The scars of the ongoing process of updating of the National Register of Citizens (NRC) in Assam are now becoming visible in cultural expressions, in poetry and music. Miya poetry is one such genre, which seeks to voice the concerns of Muslims of Bengali origin, who live in the chars (river islands) of the Brahmaputra in Assam. Now Assam police has filed an FIR against 10 persons whose works feature in a video of Miya poetry, I am Miya: Reclaiming Identity Through Protest Poetry, on the basis of a complaint filed in Guwahati.
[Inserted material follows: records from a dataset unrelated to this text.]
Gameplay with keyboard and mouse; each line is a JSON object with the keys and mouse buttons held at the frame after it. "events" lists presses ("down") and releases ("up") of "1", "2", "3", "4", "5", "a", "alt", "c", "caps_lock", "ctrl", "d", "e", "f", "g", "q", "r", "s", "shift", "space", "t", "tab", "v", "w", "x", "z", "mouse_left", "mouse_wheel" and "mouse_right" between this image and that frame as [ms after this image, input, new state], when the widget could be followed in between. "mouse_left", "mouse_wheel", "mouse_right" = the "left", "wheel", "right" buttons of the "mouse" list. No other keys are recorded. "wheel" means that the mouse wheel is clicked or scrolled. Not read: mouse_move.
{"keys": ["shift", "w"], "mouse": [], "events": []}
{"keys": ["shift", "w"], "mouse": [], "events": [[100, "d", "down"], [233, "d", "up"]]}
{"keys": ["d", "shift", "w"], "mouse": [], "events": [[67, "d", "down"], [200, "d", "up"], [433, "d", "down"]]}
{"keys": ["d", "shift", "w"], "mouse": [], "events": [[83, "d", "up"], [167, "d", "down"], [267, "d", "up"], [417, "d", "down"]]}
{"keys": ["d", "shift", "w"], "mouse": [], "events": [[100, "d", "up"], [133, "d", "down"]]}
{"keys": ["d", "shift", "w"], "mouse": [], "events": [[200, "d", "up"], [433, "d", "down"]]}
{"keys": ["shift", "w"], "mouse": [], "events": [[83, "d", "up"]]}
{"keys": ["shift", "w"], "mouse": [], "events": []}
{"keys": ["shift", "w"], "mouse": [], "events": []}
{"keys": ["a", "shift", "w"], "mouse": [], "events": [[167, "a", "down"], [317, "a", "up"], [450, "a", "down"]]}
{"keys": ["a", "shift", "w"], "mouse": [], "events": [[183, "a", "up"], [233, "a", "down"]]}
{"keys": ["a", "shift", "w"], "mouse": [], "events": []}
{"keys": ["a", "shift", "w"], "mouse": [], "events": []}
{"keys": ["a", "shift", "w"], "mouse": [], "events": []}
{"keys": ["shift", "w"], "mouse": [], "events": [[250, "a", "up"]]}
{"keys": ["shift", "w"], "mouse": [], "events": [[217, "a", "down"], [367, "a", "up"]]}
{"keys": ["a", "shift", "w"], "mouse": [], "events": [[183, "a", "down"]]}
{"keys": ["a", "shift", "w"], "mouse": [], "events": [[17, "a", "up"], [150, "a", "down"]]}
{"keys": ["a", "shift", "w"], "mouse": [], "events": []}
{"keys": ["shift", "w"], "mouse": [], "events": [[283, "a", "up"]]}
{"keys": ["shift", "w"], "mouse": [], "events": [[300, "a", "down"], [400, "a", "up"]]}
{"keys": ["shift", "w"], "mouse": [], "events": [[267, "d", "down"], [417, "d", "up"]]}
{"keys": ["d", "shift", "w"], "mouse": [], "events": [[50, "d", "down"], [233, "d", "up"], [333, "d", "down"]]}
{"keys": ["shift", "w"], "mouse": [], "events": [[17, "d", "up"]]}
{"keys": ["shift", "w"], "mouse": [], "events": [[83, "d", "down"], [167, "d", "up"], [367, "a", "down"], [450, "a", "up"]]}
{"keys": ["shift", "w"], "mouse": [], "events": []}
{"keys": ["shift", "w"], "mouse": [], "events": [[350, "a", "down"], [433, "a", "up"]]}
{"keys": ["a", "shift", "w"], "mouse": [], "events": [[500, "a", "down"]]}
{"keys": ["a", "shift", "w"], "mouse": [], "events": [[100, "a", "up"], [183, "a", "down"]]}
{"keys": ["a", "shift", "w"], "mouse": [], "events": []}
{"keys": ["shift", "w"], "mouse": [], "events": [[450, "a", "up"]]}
The complaint alleges that the intent of the accused is to “hinder the process of the NRC”, “create communal disturbances in the state” and “defame the Assamese people as xenophobic”. The complaint, and the FIR, are a crude attempt to suppress a community from even expressing fears about being singled out on grounds of ethnic identity.
The NRC is a process mandated by the Supreme Court to identify “foreigners” in Assam. It is a legacy of Partition-era politics that saw nationalism through the prism of religious, linguistic and ethnic faultlines. The Assam Movement in the 1970s gave it fresh impetus and it has since found backing from the judiciary. The advent of the BJP, which wants the “foreigner” tag attached only to Bengali Muslims, to office in Assam has given the NRC process a religious twist. The people left out of the NRC — 40 lakh so far — face the threat of being deported to detention camps that have been set up in Assam. Miya poetry is a defiant response to a tragedy unfolding under state supervision. It also signals assertion and resistance by a besieged community that is finally owning up an identity: Miya has been used as a slur to mean a Bangladeshi or an illegal immigrant. The Miya poem that has touched a raw nerve now is a powerful rap at a process that dehumanises people, reduces them to their mere ethnic identity and, thereafter, strips them of their rights. It is no call to arms.
The Miya poetry video is a call to understand the NRC outside a legalistic framework. It should not be suppressed, but actively seen and heard, to understand the human tragedy that underlies the NRC process.